I never thought I’d be a Particular – a person particular about foods. Particulars are called many other things: health crusaders, fad dieters, a ‘bleeding heart’, greenies, ‘a gosh damn nuisance’. Particulars cut out food groups or many for health or ethical reasons. With the rise of obesity and conflicting amount of nutritional information available I don’t blame Particulars with their trollies full of gluten-free/sugar-free/raw/low carb/high protein/completely vegan products. Health is important but we all know you can’t trust a person who won’t eat cake. Of course, that was before I became a Particular myself.
It started with a book, Sweet Poison by David Gillespie and among other things a realisation that I’m addicted to sugar. It’s compared to crack for a reason, although without the back alley dealings and conveniently sold in every store. If I didn’t get my two hourly sugar hit I would start to feel like a car running out of fuel, edgy and irritable before locating a muesli bar and finding the strength, courage and reason to go on.
I don’t want to go all preachy and science-y on you because I’m trying to avoid being one of those Particulars trying to convert others as there’s a fair bit of that going on. Sometime in the not too distant future raw food advocates or vegans will probably stand on the corner of Flinders Street with a portable microphone spouting out theories for the betterment of human kind.
You could say the sugar-free propaganda got me in. But mostly it’s that I don’t want to be addicted to unnecessary foods, especially something so high on the food pyramid. So, I haven’t had sugar in over a week. It may sound easy to you but I am an ice-cream lover, chocolate admirer and a yes-please-I’ll-have-a-second-piece-of-cake kind of person. And yes, the photo above is the second Cadbury factory I’ve visited. In the past I’ve also written to Cadbury asking them if they could employ me as a chocolate sampler. Alright, alright that was less than six months ago..
Maybe it was Cadbury’s impersonal rejection letter that has led me down the sugar-free path. Led me to give up cold turkey. Coming off sugar was weird. I had headaches for the first few days and felt really shaky.
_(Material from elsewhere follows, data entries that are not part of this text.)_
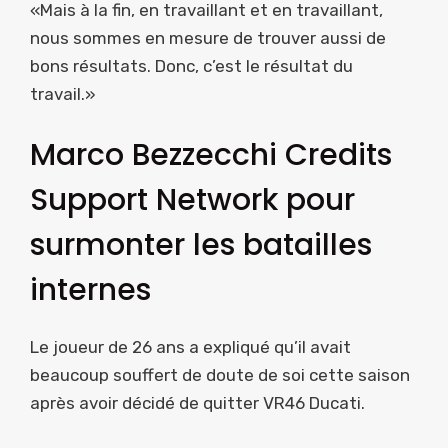
«Mais à la fin, en travaillant et en travaillant,
nous sommes en mesure de trouver aussi de
bons résultats. Donc, c’est le résultat du
travail.»
Marco Bezzecchi Credits
Support Network pour
surmonter les batailles
internes
Le joueur de 26 ans a expliqué qu’il avait
beaucoup souffert de doute de soi cette saison
après avoir décidé de quitter VR46 Ducati.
I was no Ozzy Osborne but it did give me some sympathy for other addicts trying to break their habits. The most surprising thing was foods that I thought were fine but are full of sugar. I have had to say goodbye to sweet yogurt, pre-made marinades, sauces and milo. Oh milo, why must you be so bad for me?
Being a Particular isn’t so bad when you’re eating at home but when you go out and socialise you became that person. The person who needs to constantly explain their strange eating habits: ‘why are you giving up sugar?’ The person who has to decline politely when a packet of Malteasers are passed around. The freak. But the worst thing of all is being the person who has to ask the waitress about the ingredients in the food. The nuisance.
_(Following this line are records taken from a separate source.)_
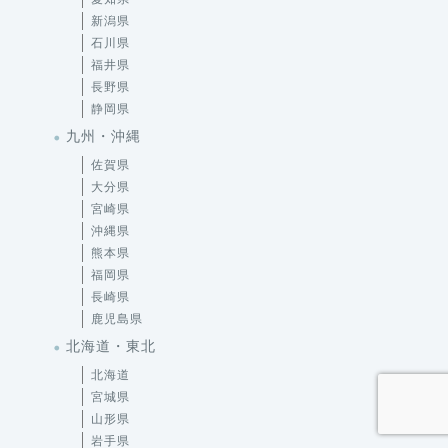
新潟県
石川県
福井県
長野県
静岡県
九州・沖縄
佐賀県
大分県
宮崎県
沖縄県
熊本県
福岡県
長崎県
鹿児島県
北海道・東北
北海道
宮城県
山形県
岩手県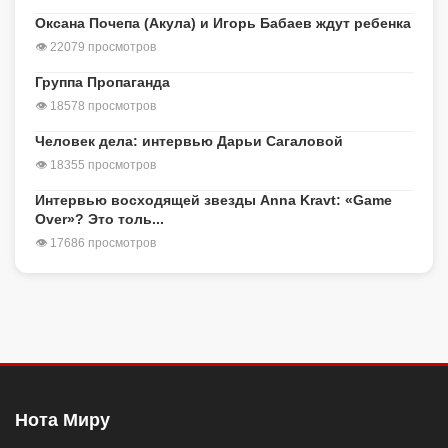
Оксана Почепа (Акула) и Игорь Бабаев ждут ребенка
👁 22079 просмотров
Группа Пропаганда
👁 18578 просмотров
Человек дела: интервью Дарьи Сагаловой
👁 18355 просмотров
Интервью восходящей звезды Anna Kravt: «Game
Over»? Это толь...
👁 17686 просмотров
Нота Миру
I never thought I’d be a Particular and who knows maybe it won’t last. I may relapse. I may end up raiding a confectionary store in a moment of weakness. But it’s a week in and I’m feeling great for breaking the habit, I’ve got more energy and am not over-eating. I also made some pretty decent sugar-free banana muffins yesterday. But to be honest I could still really go some mud chocolate cake.